Quebec MGAs called on to regroup their forcesBy Donna Glasgow | June 20 2011 06:06PM
|Rising regulatory pressures mean Quebec’s MGAs need to begin working together to rebuild an association for themselves or join CAILBA as a Quebec chapter, said panellists at The Insurance and Investments Convention on Nov. 9 in Montreal.|
During the summer of 2009, Quebec’s MGA organization, Association des cabinets gestionnaires de services financiers (ACGSF) disbanded due to a lack of interest from members.
Since then, increasing compliance demands have raised concerns throughout the distribution channel and have spurred the Canadian Association of Insurance Life brokerage Agencies (CAILBA) to take an increasingly active and visible role in representing its 50 members. However, only two of this association’s MGA members, Copoloff Insurance Agencies and Force financière Excel, are Quebec-based firms.
During a panel discussion at the convention, James McMahon, President and CEO of Force financière Excel, commented that the most important issues facing Quebec MGAs are of national significance, which means Quebec MGAs would benefit by working together with CAILBA. He suggested that they get together and form a Quebec chapter of CAILBA.

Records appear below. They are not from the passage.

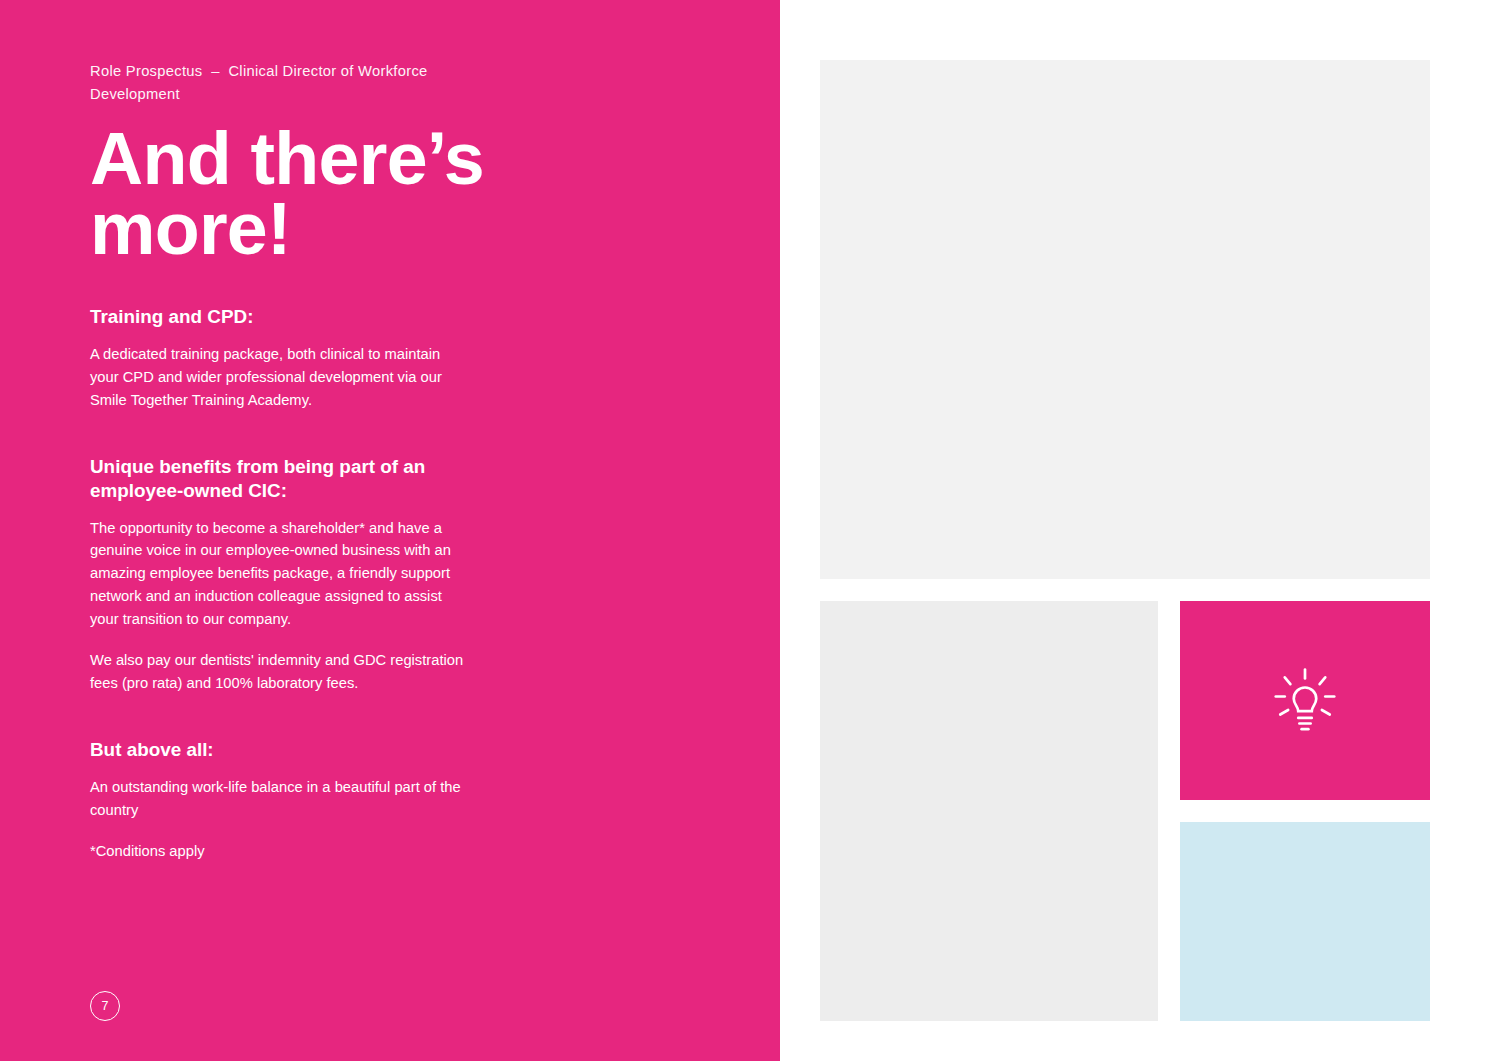Role Prospectus – Clinical Director of Workforce Development
And there’s
more!
Training and CPD:
A dedicated training package, both clinical to maintain your CPD and wider professional development via our Smile Together Training Academy.
Unique benefits from being part of an
employee-owned CIC:
The opportunity to become a shareholder* and have a genuine voice in our employee-owned business with an amazing employee benefits package, a friendly support network and an induction colleague assigned to assist your transition to our company.
We also pay our dentists' indemnity and GDC registration fees (pro rata) and 100% laboratory fees.
But above all:
An outstanding work-life balance in a beautiful part of the country
*Conditions apply
7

“I think we should have a CAILBA Quebec chapter. When we have problems in Quebec, we will resolve them. When we have problems at the national level, we will resolve them with CAILBA.”
CAILBA’s President, Peter Lamarche, also addressed the issue of Quebec participation in CAILBA. He welcomed the idea of a Quebec chapter. “I agree with my panel members that there are national issues with regulators and there are national issues with insurers. So, obviously if there were a Quebec association…we could put the two forces together and have a tremendous impact on regulators and insurers who are our partners.”
Panellist Guy Duhaime, President of Groupe Financier Multi Courtage also called on Quebec MGAs to regroup, either by forming a new Quebec MGA association or a CAILBA chapter. He was one of the founders of the now defunct association, but he hopes that the province’s MGAs will realize that they need to have representation with regulators who are increasing compliance pressure on MGAs.